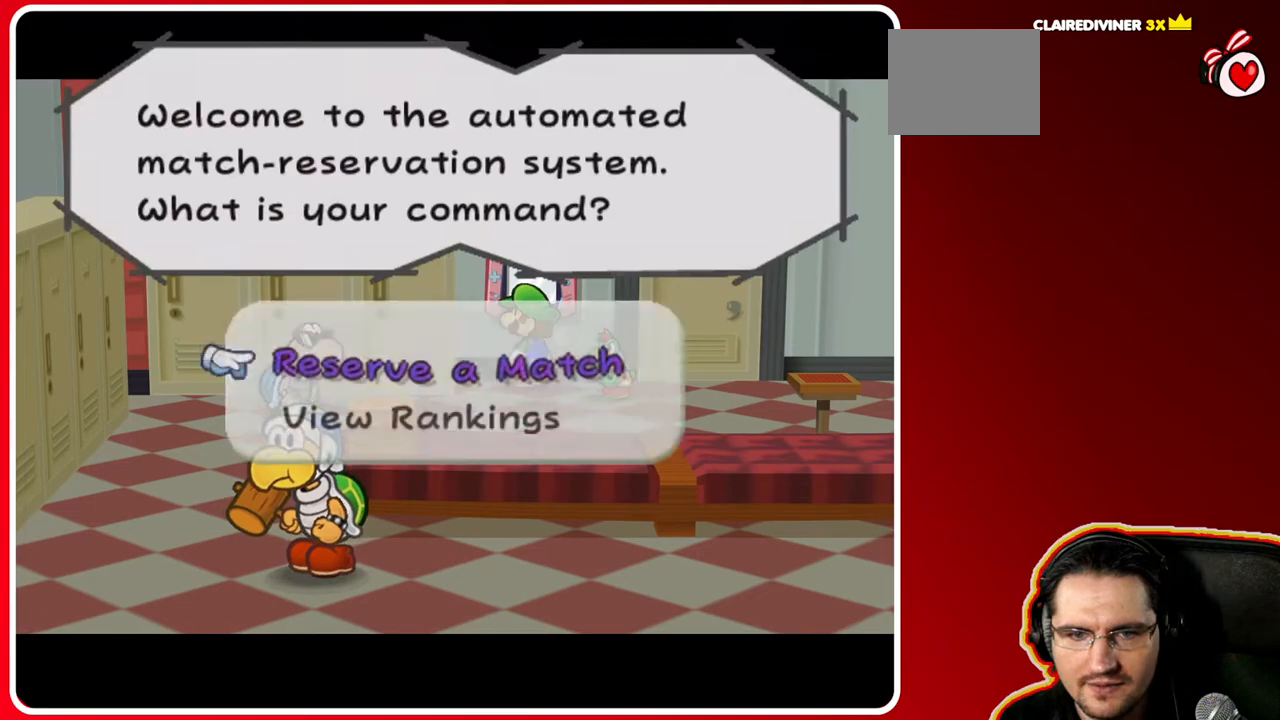
{"buttons": [], "left_stick": "center", "right_stick": "center", "events": [[100, "A", "up"], [200, "A", "down"], [300, "A", "up"], [367, "A", "down"], [467, "A", "up"]]}
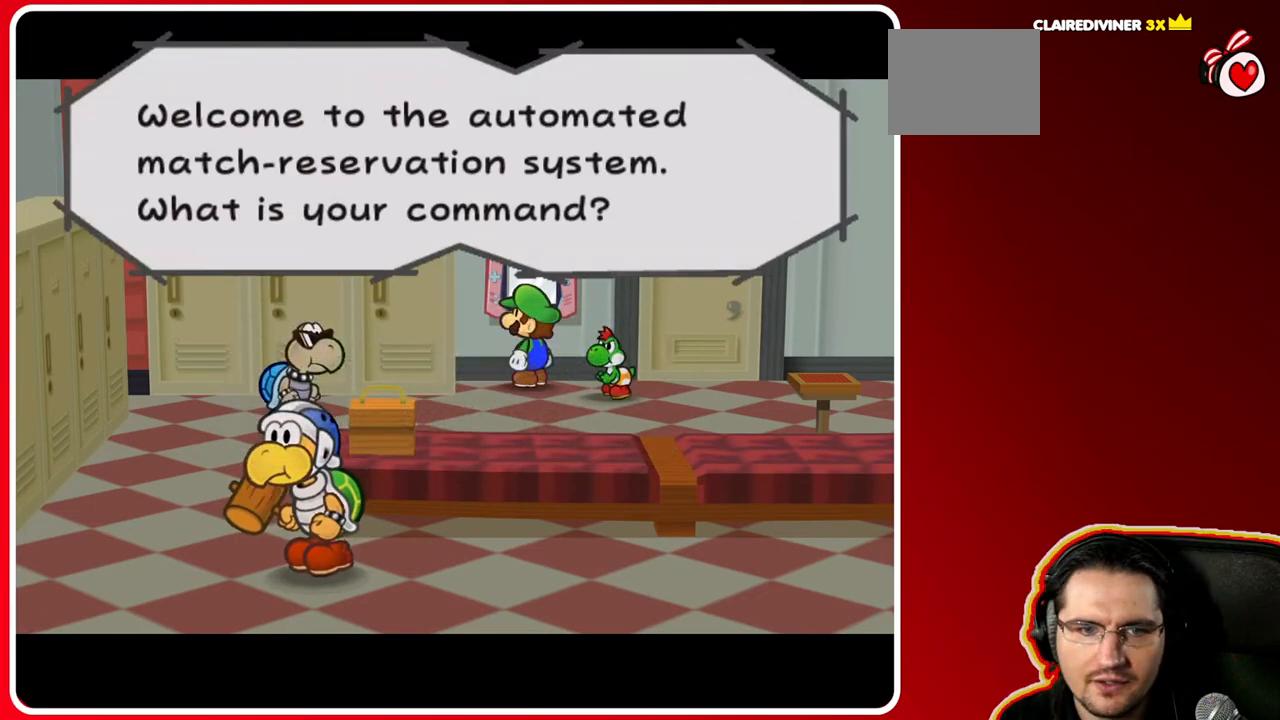
{"buttons": [], "left_stick": "center", "right_stick": "center", "events": [[17, "A", "down"], [117, "A", "up"], [183, "A", "down"], [283, "A", "up"], [367, "A", "down"], [467, "A", "up"]]}
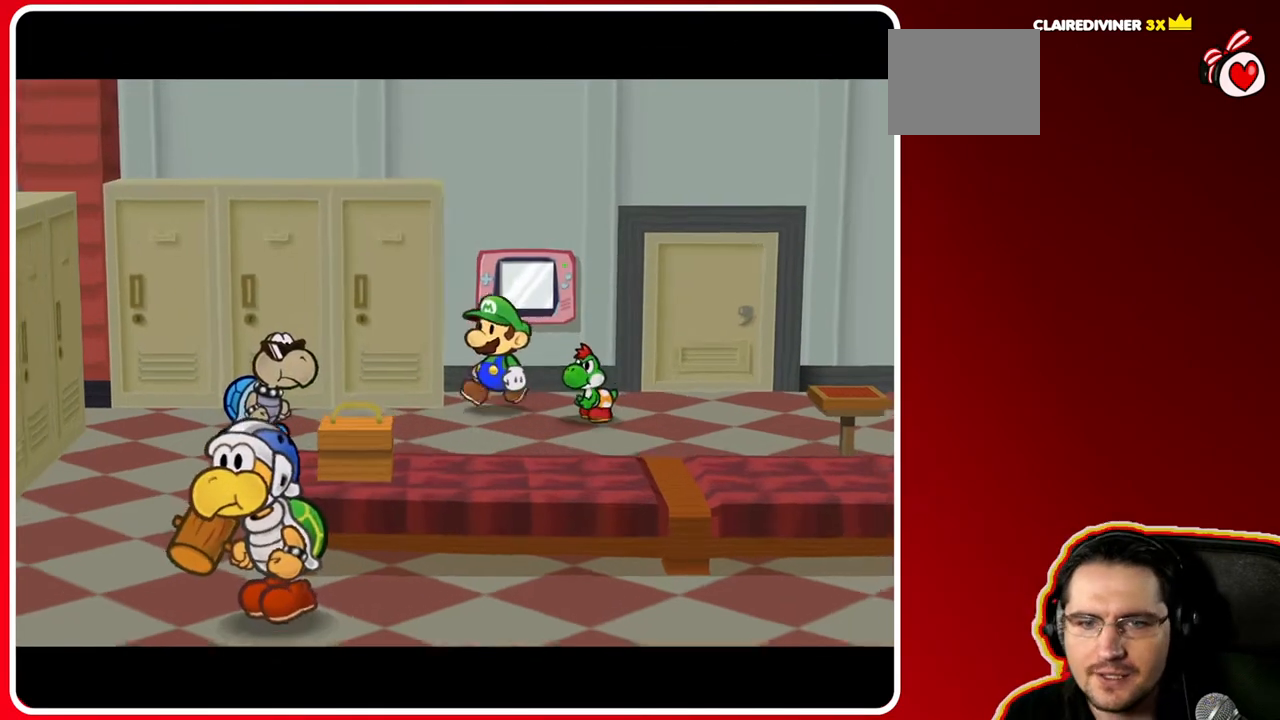
{"buttons": [], "left_stick": "center", "right_stick": "center", "events": [[83, "A", "down"], [167, "A", "up"], [300, "A", "down"], [400, "A", "up"]]}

ACTION ITEM:
You are asked to reproduce each line above exactly, but to exclude the pictures.

TASK SOLUTION:
{"buttons": [], "left_stick": "center", "right_stick": "center", "events": [[100, "A", "up"], [200, "A", "down"], [300, "A", "up"], [367, "A", "down"], [467, "A", "up"]]}
{"buttons": [], "left_stick": "center", "right_stick": "center", "events": [[17, "A", "down"], [117, "A", "up"], [183, "A", "down"], [283, "A", "up"], [367, "A", "down"], [467, "A", "up"]]}
{"buttons": [], "left_stick": "center", "right_stick": "center", "events": [[83, "A", "down"], [167, "A", "up"], [300, "A", "down"], [400, "A", "up"]]}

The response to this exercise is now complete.